Dave Williams said...

We showed photographs of the two plaques mentioned on 3 Nov 2012 and I took photographs at the same time of all the other memorials etc in that part of the Town Hall and there was no sign of the Warship Week plaque mentioned by Peter Schofield. I'll go and have another look round to see what I can find out.

Tom said...

Cheers Dave.... if nowt turns up I'll drop Councillor Fitzpatrick an email, see if he's seen it knocking about.

Bill Lancashire said...

I wonder what Hyde paid to adopt a warship. Obviously they didn't pay for all of it. Was it a kind of sponsorship deal I wonder.

My Dad served on HMS Kenya and that ship was adopted by Derby. The Kenya Association still has strong links with the city and they hold their AGM and social weekend there every year.

It's a pity that Hyde does not still have any civic links with this fine old warship.

Tom said...

Hi Bill... I've not had much luck researching this on the internet, I did contact Royal Naval Museum at Portsmouth who recommended I tried local archives... so I now await a return call from Tameside Local Studies and Archives, who were I must add very pleasant and helpful. The ship was adopted in December 1941 so I would think it was certainly a big news story locally.

I will do an update once any information comes in.
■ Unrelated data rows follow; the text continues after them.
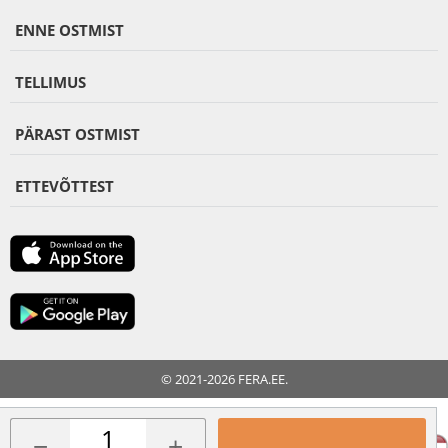
ENNE OSTMIST
TELLIMUS
PÄRAST OSTMIST
ETTEVÕTTEST
© 2021-2026 FERA.EE.
FERA INTERNATIONAL:
−
+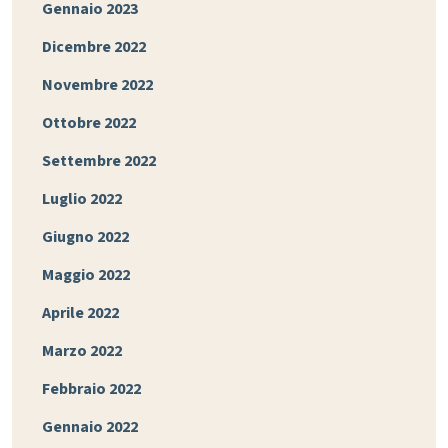
Gennaio 2023
Dicembre 2022
Novembre 2022
Ottobre 2022
Settembre 2022
Luglio 2022
Giugno 2022
Maggio 2022
Aprile 2022
Marzo 2022
Febbraio 2022
Gennaio 2022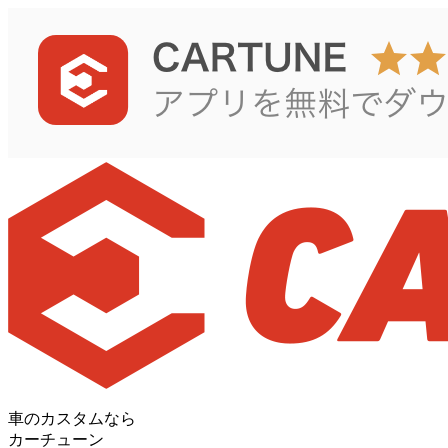
車のカスタムなら
カーチューン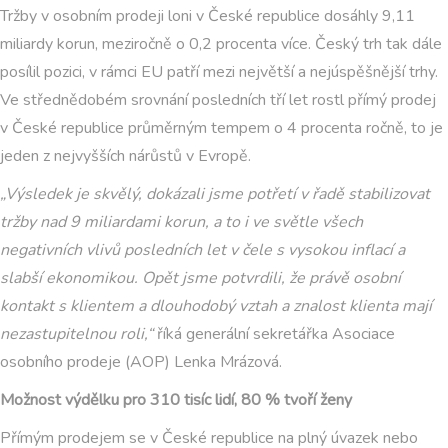
Tržby v osobním prodeji loni v České republice dosáhly 9,11
miliardy korun, meziročně o 0,2 procenta více. Český trh tak dále
posílil pozici, v rámci EU patří mezi největší a nejúspěšnější trhy.
Ve střednědobém srovnání posledních tří let rostl přímý prodej
v České republice průměrným tempem o 4 procenta ročně, to je
jeden z nejvyšších nárůstů v Evropě.
„Výsledek je skvělý, dokázali jsme potřetí v řadě stabilizovat
tržby nad 9 miliardami korun, a to i ve světle všech
negativních vlivů posledních let v čele s vysokou inflací a
slabší ekonomikou. Opět jsme potvrdili, že právě osobní
kontakt s klientem a dlouhodobý vztah a znalost klienta mají
nezastupitelnou roli,“
říká generální sekretářka Asociace
osobního prodeje (AOP) Lenka Mrázová.
Možnost výdělku pro 310 tisíc lidí, 80 % tvoří ženy
Přímým prodejem se v České republice na plný úvazek nebo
This is another lost opportunity for the town to show it's proud past. While looking into this other, I've found out other towns still celebrate this event and are proud to show what the townsfolk did back then in raising the funds needed.

Jeff Sherwin said...

I had no idea that Cities and Towns adopted vessels,

http://www.royalnavalmuseum.org/info_sheets_Warshipweeks.htm

Tom said...

Cheers Jeff,
I was reading this yesterday... in fact I contacted them by phone...
I will had this to a post if/when anything turns up.